#### [BRIEF]
Each line in the listing below that contains "vectors" should be returned.

#### [ENTRIES PROVIDED]

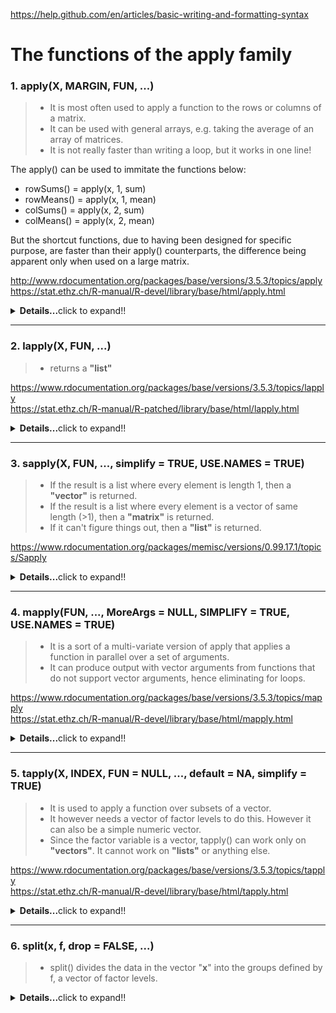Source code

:https://help.github.com/en/articles/basic-writing-and-formatting-syntax
# The functions of the apply family

### 1. apply(X, MARGIN, FUN, ...)
>- It is most often used to apply a function to the rows or columns of a matrix.
>- It can be used with general arrays, e.g. taking the average of an array of matrices.
>- It is not really faster than writing a loop, but it works in one line!

The apply() can be used to immitate the functions below:<br/>
- rowSums() = apply(x, 1, sum)<br/>
- rowMeans() = apply(x, 1, mean)<br/>
- colSums() = apply(x, 2, sum)<br/>
- colMeans() = apply(x, 2, mean)

But the shortcut functions, due to having been designed for specific purpose, are faster than their apply() counterparts, the difference being apparent only when used on a large matrix.

http://www.rdocumentation.org/packages/base/versions/3.5.3/topics/apply<br/>
https://stat.ethz.ch/R-manual/R-devel/library/base/html/apply.html

<details>
  <summary><b>Details...</b>click to expand!!</summary>

|Argument|Description|
|---|---|
|X|an array, including a matrix.|
|MARGIN|a vector giving the subscripts which the function will be applied over. E.g., for a matrix 1 indicates rows, 2 indicates columns, c(1, 2) indicates rows and columns. Where X has named dimnames, it can be a character vector selecting dimension names.|
|FUN|the function to be applied: see ‘Details’. In the case of functions like +, %*%, etc., the function name must be backquoted or quoted.|
|...|optional arguments to FUN.|
```R
> set.seed(18949)
> x <- matrix(rnorm(200),20,10)
> apply(x, 1, quantile, probs=c(0.25, 0.75))
          [,1]       [,2]       [,3]      [,4]
25% -0.9914692 -0.1908423 -0.4300005 -1.255110
75%  0.7904808  0.5512175  0.5697090  0.244837
          [,5]       [,6]       [,7]       [,8]
25% -0.5256669 -0.4636574 -1.3609265 -0.7012947
75%  0.4640788  0.3641334  0.1896196  0.8205340
          [,9]      [,10]      [,11]      [,12]
25% -0.8150329 -0.344708  -0.5216225  0.2128561
75%  0.7361397  0.813752   0.6109588  0.6443443
         [,13]      [,14]      [,15]      [,16]
25% -0.77378447 0.2209238 -1.1365713 -0.7600171
75%  0.08931413 0.7466569 -0.1099666  0.5997105
         [,17]      [,18]      [,19]      [,20]
25% -0.1963744 -0.4609184 -1.1621672 -0.7849068
75%  1.0905260  1.0427894 -0.3418321  0.3916902
################################################################################################

> set.seed(18949)
> a <- array(rnorm(2*5*3), c(2,5,3))
> a
, , 1

           [,1]       [,2]        [,3]       [,4]       [,5]
[1,] -2.0702028 -1.4553385  0.40501198  0.2917507 -1.1514895
[2,]  0.6493751 -0.1889221 -0.04674509 -1.5768760  0.1921096

, , 2

           [,1]       [,2]       [,3]       [,4]      [,5]
[1,] -0.3167998 -0.4482162 -1.1936750  0.5656030 0.1047564
[2,]  0.1792631  0.8629761  0.7418777 -0.4702795 0.3604304

, , 3

           [,1]       [,2]       [,3]       [,4]      [,5]
[1,]  0.7002806 -0.2662845 -0.3091816 -0.2429141 0.7591960
[2,] -0.6699911 -1.0847956 -0.4682024  0.7537504 0.4481469
################################################################################################

# c(1,2) preserves the 1st and 2nd dimensions and collapses the 3rd dimension
> apply(a, c(1,2), mean)
            [,1]       [,2]        [,3]       [,4]        [,5]
[1,] -0.56224065 -0.7232797 -0.36594820  0.2048132 -0.09584571
[2,]  0.05288237 -0.1369139  0.07564341 -0.4311350  0.33356231

> rowMeans(a, dims=2)
            [,1]       [,2]        [,3]       [,4]        [,5]
[1,] -0.56224065 -0.7232797 -0.36594820  0.2048132 -0.09584571
[2,]  0.05288237 -0.1369139  0.07564341 -0.4311350  0.33356231
```
</details>

---






### 2. lapply(X, FUN, ...)
>- returns a **"list"**

https://www.rdocumentation.org/packages/base/versions/3.5.3/topics/lapply<br/>
https://stat.ethz.ch/R-manual/R-patched/library/base/html/lapply.html
<details>
  <summary><b>Details...</b>click to expand!!</summary>

|Argument|Description|
|---|---|
|X|a vector (atomic or list) or an expression object. Other objects (including classed objects) will be coerced by base::as.list.|
|FUN|the function to be applied to each element of X: see ‘Details’. In the case of functions like +, %*%, the function name must be backquoted or quoted.|
|...|optional arguments to FUN.|
```R
> x <- 1:4
> lapply(x, runif)
[[1]]
[1] 0.2511177

[[2]]
[1] 0.2150691 0.6094760

[[3]]
[1] 0.3834446 0.7552710 0.3797362

[[4]]
[1] 0.7949721 0.9056911 0.9840262 0.5879480
################################################################################################

> lapply(x, runif, min=100, max=200)
[[1]]
[1] 100.9464

[[2]]
[1] 132.0792 155.9457

[[3]]
[1] 151.4918 108.9712 168.3251

[[4]]
[1] 170.9972 180.0232 194.4078 118.6646
################################################################################################

> # Anonymous function
> x <- list(a=matrix(1:4,2,2), b=matrix(1:6,3,2))
> x
$a
     [,1] [,2]
[1,]    1    3
[2,]    2    4

$b
     [,1] [,2]
[1,]    1    4
[2,]    2    5
[3,]    3    6

> # Select the first column
> lapply(x, function(elt) elt[,1])
$a
[1] 1 2

$b
[1] 1 2 3
################################################################################################

> # Select the 1st row
> lapply(x, "[", 1,)
$a
[1] 1 3

$b
[1] 1 4
################################################################################################

> # Select the 2nd column
> lapply(x, "[", ,2)
$a
[1] 3 4

$b
[1] 4 5 6
################################################################################################

# Advanced examples
> x <- list(a = 1:10, beta = exp(-3:3), logic = c(TRUE,FALSE,FALSE,TRUE))
> lapply(x, runif)
$a
 [1] 0.32122467 0.06019516 0.04345645 0.05505382 0.62554280 0.96447029 0.82730287 0.31502824 0.21302545 0.73249612

$beta
 [1] 0.49924102 0.72977197 0.08033604 0.43553048 0.23658045 0.79156780 0.25868432

$logic
 [1] 0.9859838 0.7568737 0.9797782 0.2189478
################################################################################################

> # compute the list mean for each list element
> lapply(x, mean)
$a
[1] 5.5

$beta
[1] 4.535125

$logic
[1] 0.5
################################################################################################

> # median and quartiles for each list element
> lapply(x, quantile, probs = 1:3/4)
$a
 25%  50%  75% 
3.25 5.50 7.75 

$beta
      25%       50%       75% 
0.2516074 1.0000000 5.0536690 

$logic
25% 50% 75% 
0.0 0.5 1.0
```
</details>

---






### 3. sapply(X, FUN, ..., simplify = TRUE, USE.NAMES = TRUE)
>- If the result is a list where every element is length 1, then a **"vector"** is returned.
>- If the result is a list where every element is a vector of same length (>1), then a **"matrix"** is returned.
>- If it can't figure things out, then a **"list"** is returned.

https://www.rdocumentation.org/packages/memisc/versions/0.99.17.1/topics/Sapply
<details>
  <summary><b>Details...</b>click to expand!!</summary>

|Argument|Description|
|---|---|
|X|a vector (atomic or list) or an expression object. Other objects (including classed objects) will be coerced by base::as.list.|
|FUN|the function to be applied to each element of X: see ‘Details’. In the case of functions like +, %*%, the function name must be backquoted or quoted.|
|...|optional arguments to FUN.|
|simplify|logical or character string; should the result be simplified to a vector, matrix or higher dimensional array if possible? For sapply it must be named and not abbreviated. The default value, TRUE, returns a vector or matrix if appropriate, whereas if simplify = "array" the result may be an array of “rank” (=length(dim(.))) one higher than the result of FUN(X[[i]]).|
|USE.NAMES|logical; if TRUE and if X is character, use X as names for the result unless it had names already. Since this argument follows ... its name cannot be abbreviated.|
```R
> x <- list(a = 1:10, beta = exp(-3:3), logic = c(TRUE,FALSE,FALSE,TRUE))
> sapply(x, mean)
       a     beta    logic 
5.500000 4.535125 0.500000
# returned a "vector"

> sapply(x, quantile)
         a        beta logic
0%    1.00  0.04978707   0.0
25%   3.25  0.25160736   0.0
50%   5.50  1.00000000   0.5
75%   7.75  5.05366896   1.0
100% 10.00 20.08553692   1.0
# returned a "matrix"

> i39 <- sapply(3:9, seq) # list of vectors
> sapply(i39, fivenum)
     [,1] [,2] [,3] [,4] [,5] [,6] [,7]
[1,]  1.0  1.0    1  1.0  1.0  1.0    1
[2,]  1.5  1.5    2  2.0  2.5  2.5    3
[3,]  2.0  2.5    3  3.5  4.0  4.5    5
[4,]  2.5  3.5    4  5.0  5.5  6.5    7
[5,]  3.0  4.0    5  6.0  7.0  8.0    9
```
</details>

---






### 4. mapply(FUN, ..., MoreArgs = NULL, SIMPLIFY = TRUE, USE.NAMES = TRUE)
>- It is a sort of a multi-variate version of apply that applies a function in parallel over a set of arguments.
>- It can produce output with vector arguments from functions that do not support vector arguments, hence eliminating for loops.

https://www.rdocumentation.org/packages/base/versions/3.5.3/topics/mapply<br/>
https://stat.ethz.ch/R-manual/R-devel/library/base/html/mapply.html
<details>
  <summary><b>Details...</b>click to expand!!</summary>

|Argument|Description|
|---|---|
|FUN|function to apply, found via match.fun.|
|...|arguments to vectorize over (vectors or lists of strictly positive length, or all of zero length). See also ‘Details’.|
|MoreArgs|a list of other arguments to FUN.|
|SIMPLIFY|logical or character string; attempt to reduce the result to a vector, matrix or higher dimensional array; see the simplify argument of sapply.|
|USE.NAMES|logical; use names if the first ... argument has names, or if it is a character vector, use that character vector as the names.|
```R
> mapply(rep, 1:4, 4:1)
[[1]]
[1] 1 1 1 1

[[2]]
[1] 2 2 2

[[3]]
[1] 3 3

[[4]]
[1] 4
################################################################################################

> mapply(rep, times = 1:4, x = 4:1)
[[1]]
[1] 4

[[2]]
[1] 3 3

[[3]]
[1] 2 2 2

[[4]]
[1] 1 1 1 1
################################################################################################

> mapply(rep, times = 1:4, MoreArgs = list(x = 42))
[[1]]
[1] 42

[[2]]
[1] 42 42

[[3]]
[1] 42 42 42

[[4]]
[1] 42 42 42 42
################################################################################################

> set.seed(18949)
> list(rnorm(1,1,2), rnorm(2,2,2), rnorm(3,3,2), rnorm(4,4,2), rnorm(5,5,2))
[[1]]
[1] -3.140406

[[2]]
[1]  3.2987502 -0.9106769

[[3]]
[1] 2.622156 3.810024 2.906510

[[4]]
[1] 4.5835013 0.8462481 1.6970210 4.3842191

[[5]]
[1] 4.366400 5.358526 4.103568 6.725952 2.612650

# Above same thing can be done with mapply() below
> set.seed(18949)
> mapply(rnorm, 1:5, 1:5, 2)
[[1]]
[1] -3.140406

[[2]]
[1]  3.2987502 -0.9106769

[[3]]
[1] 2.622156 3.810024 2.906510

[[4]]
[1] 4.5835013 0.8462481 1.6970210 4.3842191

[[5]]
[1] 4.366400 5.358526 4.103568 6.725952 2.612650
################################################################################################

> mapply(function(x, y) seq_len(x) + y,
        c(a =  1, b = 2, c = 3),  # names from first
        c(A = 10, B = 0, C = -10))
$a
[1] 11

$b
[1] 1 2

$c
[1] -9 -8 -7

> word <- function(C, k) paste(rep.int(C, k), collapse = "")
> utils::str(mapply(word, LETTERS[1:6], 6:1, SIMPLIFY = FALSE))
List of 6
 $ A: chr "AAAAAA"
 $ B: chr "BBBBB"
 $ C: chr "CCCC"
 $ D: chr "DDD"
 $ E: chr "EE"
 $ F: chr "F"
```
</details>

---







### 5. tapply(X, INDEX, FUN = NULL, ..., default = NA, simplify = TRUE)
>- It is used to apply a function over subsets of a vector.
>- It however needs a vector of factor levels to do this. However it can also be a simple numeric vector.
>- Since the factor variable is a vector, tapply() can work only on **"vectors"**. It cannot work on **"lists"** or anything else.

https://www.rdocumentation.org/packages/base/versions/3.5.3/topics/tapply<br/>
https://stat.ethz.ch/R-manual/R-devel/library/base/html/tapply.html
<details>
  <summary><b>Details...</b>click to expand!!</summary>

|Argument|Description|
|---|---|
|X|an atomic object, typically a vector.|
|INDEX|a list of one or more factors, each of same length as X. The elements are coerced to factors by as.factor.|
|FUN|the function to be applied, or NULL. In the case of functions like +, %*%, etc., the function name must be backquoted or quoted. If FUN is NULL, tapply returns a vector which can be used to subscript the multi-way array tapply normally produces.|
|...|optional arguments to FUN. Note: Optional arguments to FUN supplied by the ... argument are not divided into cells. It is therefore inappropriate for FUN to expect additional arguments with the same length as X.|
|default|(only in the case of simplification to an array) the value with which the array is initialized as array(default, dim = ..). Before R 3.4.0, this was hard coded to array()'s default NA. If it is NA (the default), the missing value of the answer type, e.g. NA_real_, is chosen (as.raw(0) for "raw"). In a numerical case, it may be set, e.g., to FUN(integer(0)), e.g., in the case of FUN = sum to 0 or 0L.|
|simplify|logical; if FALSE, tapply always returns an array of mode "list"; in other words, a list with a dim attribute. If TRUE (the default), then if FUN always returns a scalar, tapply returns an array with the mode of the scalar.|
```R
> set.seed(14657)
> x <- c(rnorm(10), runif(10), rnorm(10,1))
> x
 [1] -1.2892994  1.6734810 -0.3615852  0.1937537 -1.6371557
 [6]  0.2596941 -0.7552847  0.4357292  0.1230147 -1.5369686
[11]  0.7955234  0.4814413  0.3173244  0.5735813  0.3353314
[16]  0.3980635  0.5082634  0.3929499  0.4615895  0.2688306
[21]  1.9067960  1.4941630  2.0046694  2.7300762  1.3405568
[26]  1.8557122  1.2624954  1.2541206  0.6466761  3.0822887

> f <- gl(3, 10)
> f
 [1] 1 1 1 1 1 1 1 1 1 1 2 2 2 2 2 2 2 2 2 2 3 3 3 3 3 3 3 3 3 3
Levels: 1 2 3

> tapply(x, f, mean)
         1          2          3 
-0.2894621  0.4532899  1.7577554
################################################################################################

# This gives a list
> tapply(x, f, range)
$`1`
[1] -1.637156  1.673481

$`2`
[1] 0.2688306 0.7955234

$`3`
[1] 0.6466761 3.0822887

# This also gives a list
> tapply(x, f, quantile, probs = 1:3/4)
$`1`
       25%        50%        75% 
-1.1557957 -0.1192853  0.2432090 

$`2`
      25%       50%       75% 
0.3497361 0.4298265 0.5015579 

$`3`
     25%      50%      75% 
1.282011 1.674938 1.980201 


> tapply(x, f, summary)
$`1`
   Min. 1st Qu.  Median    Mean 3rd Qu.    Max. 
-1.6372 -1.1558 -0.1193 -0.2895  0.2432  1.6735 

$`2`
   Min. 1st Qu.  Median    Mean 3rd Qu.    Max. 
 0.2688  0.3497  0.4298  0.4533  0.5016  0.7955 

$`3`
   Min. 1st Qu.  Median    Mean 3rd Qu.    Max. 
 0.6467  1.2820  1.6749  1.7578  1.9802  3.0823
################################################################################################

# My function to generate factor levels of differing frequencies
generate_factor_levels <- function(n, t){
        # 'n' take a numeric vector of required factor levels
        # 't' takes a numeric vecor of corresponding frequencies for each factor level in 'n'
        # Both 'n' and 't' must be of same length
        if(length(n) == length(t)){
                factor(unlist(mapply(rep, n, t)))
        }
        else{
                stop("'n' and 't' must be of same length")
        }
}

> a <- c(4,0,1,5)
> b <- c(2,9,3,2)

> generate_factor_levels(a,b)
 [1] 4 4 0 0 0 0 0 0 0 0 0 1 1 1 5 5
Levels: 0 1 4 5
################################################################################################

# Below code calculates summary statistics of 4 groups being 1-40, 41-70, 71-90 and 91-100
> x <- 1:100
> x
  [1]   1   2   3   4   5   6   7   8   9  10  11  12  13  14  15  16  17  18  19  20  21  22  23  24  25
 [26]  26  27  28  29  30  31  32  33  34  35  36  37  38  39  40  41  42  43  44  45  46  47  48  49  50
 [51]  51  52  53  54  55  56  57  58  59  60  61  62  63  64  65  66  67  68  69  70  71  72  73  74  75
 [76]  76  77  78  79  80  81  82  83  84  85  86  87  88  89  90  91  92  93  94  95  96  97  98  99 100

> a <- 1:4
> b <- c(40,30,20,10)
> f <- generate_factor_levels(a,b)
> f
  [1] 1 1 1 1 1 1 1 1 1 1 1 1 1 1 1 1 1 1 1 1 1 1 1 1 1 1 1 1 1 1 1 1 1 1 1 1 1 1 1 1 2 2 2 2 2 2 2 2 2 2
 [51] 2 2 2 2 2 2 2 2 2 2 2 2 2 2 2 2 2 2 2 2 3 3 3 3 3 3 3 3 3 3 3 3 3 3 3 3 3 3 3 3 4 4 4 4 4 4 4 4 4 4
Levels: 1 2 3 4

> tapply(x, f, summary)
$`1`
   Min. 1st Qu.  Median    Mean 3rd Qu.    Max. 
   1.00   10.75   20.50   20.50   30.25   40.00 

$`2`
   Min. 1st Qu.  Median    Mean 3rd Qu.    Max. 
  41.00   48.25   55.50   55.50   62.75   70.00 

$`3`
   Min. 1st Qu.  Median    Mean 3rd Qu.    Max. 
  71.00   75.75   80.50   80.50   85.25   90.00 

$`4`
   Min. 1st Qu.  Median    Mean 3rd Qu.    Max. 
  91.00   93.25   95.50   95.50   97.75  100.00
```
</details>

---






### 6. split(x, f, drop = FALSE, ...)
>- split() divides the data in the vector "**x**" into the groups defined by f, a vector of factor levels.
<details>
  <summary><b>Details...</b>click to expand!!</summary>

```R
> x <- c(rnorm(10), runif(10), rnorm(10,1))
> f <- gl(3,10)
> split(x,f)
$`1`
 [1]  1.1569045  0.7179864  1.1045040 -0.1905366  0.1516832  0.6769356 -0.2131922  0.6491381  0.4399765
[10]  0.8860714

$`2`
 [1] 0.8927252 0.8139218 0.0700290 0.9323876 0.4533011 0.8681981 0.8158227 0.8526874 0.3309505 0.9017579

$`3`
 [1]  3.93247213  0.48364955  0.13147744  1.22116363 -0.02540756  0.99815180 -1.02639942  1.57687136
 [9] -0.26233866 -0.07133822
################################################################################################

> lapply(split(x,f), mean)# This way is rarely used. tapply or sapply are preferred.
$`1`
[1] 0.5379471

$`2`
[1] 0.6931781

$`3`
[1] 0.6958302

> tapply(x, f, mean)
        1         2         3 
0.5379471 0.6931781 0.6958302 

> sapply(split(x,f), mean)
        1         2         3 
0.5379471 0.6931781 0.6958302 
################################################################################################

# This example demonstrates the combined power of split() and sapply()
> head(airquality)
  Ozone Solar.R Wind Temp Month Day
1    41     190  7.4   67     5   1
2    36     118  8.0   72     5   2
3    12     149 12.6   74     5   3
4    18     313 11.5   62     5   4
5    NA      NA 14.3   56     5   5
6    28      NA 14.9   66     5   6

> s <- split(airquality, airquality$Month)
> lapply(  s, function(x) colMeans(x[,c("Ozone","Solar.R","Wind")])  )
$`5`
   Ozone  Solar.R     Wind 
      NA       NA 11.62258 

$`6`
    Ozone   Solar.R      Wind 
       NA 190.16667  10.26667 

$`7`
     Ozone    Solar.R       Wind 
        NA 216.483871   8.941935 

$`8`
   Ozone  Solar.R     Wind 
      NA       NA 8.793548 

$`9`
   Ozone  Solar.R     Wind 
      NA 167.4333  10.1800 

# sapply() will give a more compact form
> sapply(  s, function(x) colMeans(x[,c("Ozone","Solar.R","Wind")])  )
               5         6          7        8        9
Ozone         NA        NA         NA       NA       NA
Solar.R       NA 190.16667 216.483871       NA 167.4333
Wind    11.62258  10.26667   8.941935 8.793548  10.1800

# If you want to remove NAs...
> sapply(  s, function(x) colMeans(x[,c("Ozone","Solar.R","Wind")],na.rm=TRUE)  )
                5         6          7          8         9
Ozone    23.61538  29.44444  59.115385  59.961538  31.44828
Solar.R 181.29630 190.16667 216.483871 171.857143 167.43333
Wind     11.62258  10.26667   8.941935   8.793548  10.18000
```
</details>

#### [SOLUTION FOR THIS PROBLEM]
> i39 <- sapply(3:9, seq) # list of vectors
|...|arguments to vectorize over (vectors or lists of strictly positive length, or all of zero length). See also ‘Details’.|
>- Since the factor variable is a vector, tapply() can work only on **"vectors"**. It cannot work on **"lists"** or anything else.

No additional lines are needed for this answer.